Nadine studied it, frowning. “This pattern, here…isn’t that repeated, but backward, on the northeast transept? And reversed, too.” She stared as if she could puzzle out some vital information from the drawing. “You have a fine hand,” she added.

“No doubt,” said Maggie, with a smirk. David cast her a glare.

Nadine stepped back. Her lips quirked up, but she did not smile. “I want to add to my uncle’s maps on the way back. We’ll probably he riding far into Habakar territory, and eventually, riding south, the land route must come to Jeds.

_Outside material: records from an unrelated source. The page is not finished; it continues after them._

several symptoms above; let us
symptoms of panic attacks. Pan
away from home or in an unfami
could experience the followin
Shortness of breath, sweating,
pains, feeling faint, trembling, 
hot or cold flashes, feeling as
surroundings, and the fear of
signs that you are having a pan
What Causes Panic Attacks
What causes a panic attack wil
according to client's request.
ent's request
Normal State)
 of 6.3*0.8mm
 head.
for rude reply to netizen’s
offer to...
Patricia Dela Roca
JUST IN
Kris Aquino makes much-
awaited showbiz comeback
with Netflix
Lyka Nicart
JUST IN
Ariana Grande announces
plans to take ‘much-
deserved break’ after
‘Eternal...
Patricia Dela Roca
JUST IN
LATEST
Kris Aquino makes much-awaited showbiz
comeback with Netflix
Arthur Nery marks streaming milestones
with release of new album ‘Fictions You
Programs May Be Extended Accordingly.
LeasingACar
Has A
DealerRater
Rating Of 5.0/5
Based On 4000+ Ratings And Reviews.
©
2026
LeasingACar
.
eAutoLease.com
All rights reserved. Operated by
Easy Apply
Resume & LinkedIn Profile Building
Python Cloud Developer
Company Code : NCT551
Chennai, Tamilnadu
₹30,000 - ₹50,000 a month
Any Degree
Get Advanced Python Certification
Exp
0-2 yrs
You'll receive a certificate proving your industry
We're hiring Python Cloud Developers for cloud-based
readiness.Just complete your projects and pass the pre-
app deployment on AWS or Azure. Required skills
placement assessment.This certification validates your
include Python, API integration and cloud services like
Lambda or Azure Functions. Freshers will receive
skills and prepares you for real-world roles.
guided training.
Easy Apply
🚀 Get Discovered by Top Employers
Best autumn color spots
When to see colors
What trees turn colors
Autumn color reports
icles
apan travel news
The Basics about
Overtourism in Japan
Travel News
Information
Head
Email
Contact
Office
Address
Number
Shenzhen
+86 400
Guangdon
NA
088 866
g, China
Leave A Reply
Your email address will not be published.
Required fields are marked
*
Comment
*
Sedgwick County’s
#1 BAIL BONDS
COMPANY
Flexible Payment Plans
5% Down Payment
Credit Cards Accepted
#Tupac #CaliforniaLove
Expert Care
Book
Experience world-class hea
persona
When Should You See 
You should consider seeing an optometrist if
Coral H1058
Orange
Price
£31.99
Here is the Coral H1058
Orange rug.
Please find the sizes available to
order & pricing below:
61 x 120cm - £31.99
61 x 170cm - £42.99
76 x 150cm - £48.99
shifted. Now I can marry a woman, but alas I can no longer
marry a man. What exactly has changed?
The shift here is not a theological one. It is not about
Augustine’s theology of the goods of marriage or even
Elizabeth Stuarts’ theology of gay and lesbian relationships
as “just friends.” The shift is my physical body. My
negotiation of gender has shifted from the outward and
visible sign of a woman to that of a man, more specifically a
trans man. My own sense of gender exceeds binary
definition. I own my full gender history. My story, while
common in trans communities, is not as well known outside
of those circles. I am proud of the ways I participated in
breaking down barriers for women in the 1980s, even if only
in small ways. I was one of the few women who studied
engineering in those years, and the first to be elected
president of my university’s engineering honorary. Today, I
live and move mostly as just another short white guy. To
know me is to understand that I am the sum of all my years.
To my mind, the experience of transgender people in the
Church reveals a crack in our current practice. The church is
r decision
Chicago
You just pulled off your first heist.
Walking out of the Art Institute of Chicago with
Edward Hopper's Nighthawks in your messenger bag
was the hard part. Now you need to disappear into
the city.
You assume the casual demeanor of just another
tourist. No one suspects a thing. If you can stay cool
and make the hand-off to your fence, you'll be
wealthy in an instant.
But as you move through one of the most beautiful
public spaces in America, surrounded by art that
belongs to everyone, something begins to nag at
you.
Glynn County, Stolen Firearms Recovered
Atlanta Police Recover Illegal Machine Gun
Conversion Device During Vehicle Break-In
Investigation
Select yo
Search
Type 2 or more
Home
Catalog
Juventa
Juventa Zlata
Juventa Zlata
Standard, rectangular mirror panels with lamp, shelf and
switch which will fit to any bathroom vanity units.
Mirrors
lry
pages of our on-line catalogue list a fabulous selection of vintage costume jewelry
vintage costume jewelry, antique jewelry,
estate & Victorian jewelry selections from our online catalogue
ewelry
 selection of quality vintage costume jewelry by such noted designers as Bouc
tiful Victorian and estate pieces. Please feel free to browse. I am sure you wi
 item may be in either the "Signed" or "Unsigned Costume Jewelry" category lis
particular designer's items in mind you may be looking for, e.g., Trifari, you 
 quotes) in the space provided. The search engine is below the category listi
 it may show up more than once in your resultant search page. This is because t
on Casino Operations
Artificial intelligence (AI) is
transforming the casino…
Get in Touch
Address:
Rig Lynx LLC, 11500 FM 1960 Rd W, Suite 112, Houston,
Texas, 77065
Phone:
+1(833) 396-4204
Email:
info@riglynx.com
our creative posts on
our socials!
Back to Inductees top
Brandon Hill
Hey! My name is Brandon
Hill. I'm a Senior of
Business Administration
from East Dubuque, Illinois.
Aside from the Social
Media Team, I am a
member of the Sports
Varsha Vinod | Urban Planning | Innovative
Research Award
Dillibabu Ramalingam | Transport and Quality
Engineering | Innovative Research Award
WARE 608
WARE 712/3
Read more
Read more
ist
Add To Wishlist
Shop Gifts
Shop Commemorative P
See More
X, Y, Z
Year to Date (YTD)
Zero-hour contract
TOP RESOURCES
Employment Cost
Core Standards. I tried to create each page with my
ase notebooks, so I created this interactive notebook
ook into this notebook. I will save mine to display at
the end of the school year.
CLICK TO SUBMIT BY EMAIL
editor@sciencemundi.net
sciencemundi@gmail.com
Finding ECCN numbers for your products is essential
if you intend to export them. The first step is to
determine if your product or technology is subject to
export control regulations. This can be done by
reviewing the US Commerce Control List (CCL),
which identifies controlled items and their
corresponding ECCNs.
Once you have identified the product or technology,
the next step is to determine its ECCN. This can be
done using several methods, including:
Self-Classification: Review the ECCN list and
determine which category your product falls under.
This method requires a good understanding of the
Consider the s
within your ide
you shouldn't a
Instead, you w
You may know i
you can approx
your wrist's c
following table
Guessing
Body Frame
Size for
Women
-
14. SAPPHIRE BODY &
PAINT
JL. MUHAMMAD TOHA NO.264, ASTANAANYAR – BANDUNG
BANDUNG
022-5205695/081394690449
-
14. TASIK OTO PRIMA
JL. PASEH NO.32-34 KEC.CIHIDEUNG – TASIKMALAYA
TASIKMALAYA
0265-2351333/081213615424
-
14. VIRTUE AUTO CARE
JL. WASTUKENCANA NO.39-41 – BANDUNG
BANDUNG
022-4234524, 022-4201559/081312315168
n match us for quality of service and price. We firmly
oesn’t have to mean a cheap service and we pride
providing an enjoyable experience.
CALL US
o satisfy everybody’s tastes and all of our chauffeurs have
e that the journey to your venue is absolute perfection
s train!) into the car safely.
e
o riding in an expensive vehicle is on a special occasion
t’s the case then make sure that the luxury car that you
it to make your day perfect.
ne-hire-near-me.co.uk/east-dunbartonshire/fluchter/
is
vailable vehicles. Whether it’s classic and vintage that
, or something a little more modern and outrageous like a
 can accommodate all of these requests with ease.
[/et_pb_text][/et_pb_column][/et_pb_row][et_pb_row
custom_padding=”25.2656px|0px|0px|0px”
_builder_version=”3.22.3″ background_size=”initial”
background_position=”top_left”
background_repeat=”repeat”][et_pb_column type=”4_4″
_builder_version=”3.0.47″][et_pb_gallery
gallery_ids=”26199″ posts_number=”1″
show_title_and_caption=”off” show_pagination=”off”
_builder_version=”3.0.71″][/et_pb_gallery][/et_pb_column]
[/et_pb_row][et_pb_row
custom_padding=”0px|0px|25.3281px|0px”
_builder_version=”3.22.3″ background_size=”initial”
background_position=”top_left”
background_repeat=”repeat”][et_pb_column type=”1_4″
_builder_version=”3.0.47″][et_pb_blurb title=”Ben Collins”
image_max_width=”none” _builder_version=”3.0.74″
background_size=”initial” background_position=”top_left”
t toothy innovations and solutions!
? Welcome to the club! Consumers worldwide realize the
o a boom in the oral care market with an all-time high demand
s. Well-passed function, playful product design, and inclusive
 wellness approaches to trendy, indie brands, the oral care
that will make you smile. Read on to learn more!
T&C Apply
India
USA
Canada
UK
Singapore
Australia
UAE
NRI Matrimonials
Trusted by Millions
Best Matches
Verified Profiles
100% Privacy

Someday I’d like to map both routes to Jeds, by ship and by horse.”

“Would you, indeed?” said Maggie under her breath in Anglais. “No doubt your uncle would as well.”

“If you will,” said the old priestess, who had waited patiently through this exchange. “The prince and the other priests are waiting only for your presence to begin the meal.”

“Of course.” David rolled up the parchment and stuck it back into his pouch. They had to match their stride to the priestess’s limping walk, so it took some time to wend their way through the maze of the palace and into the back rooms where the jaran priests lived. “How long have the jaran sent priests here?” he asked Nadine as she sat down next to him on a bench in the dining hall.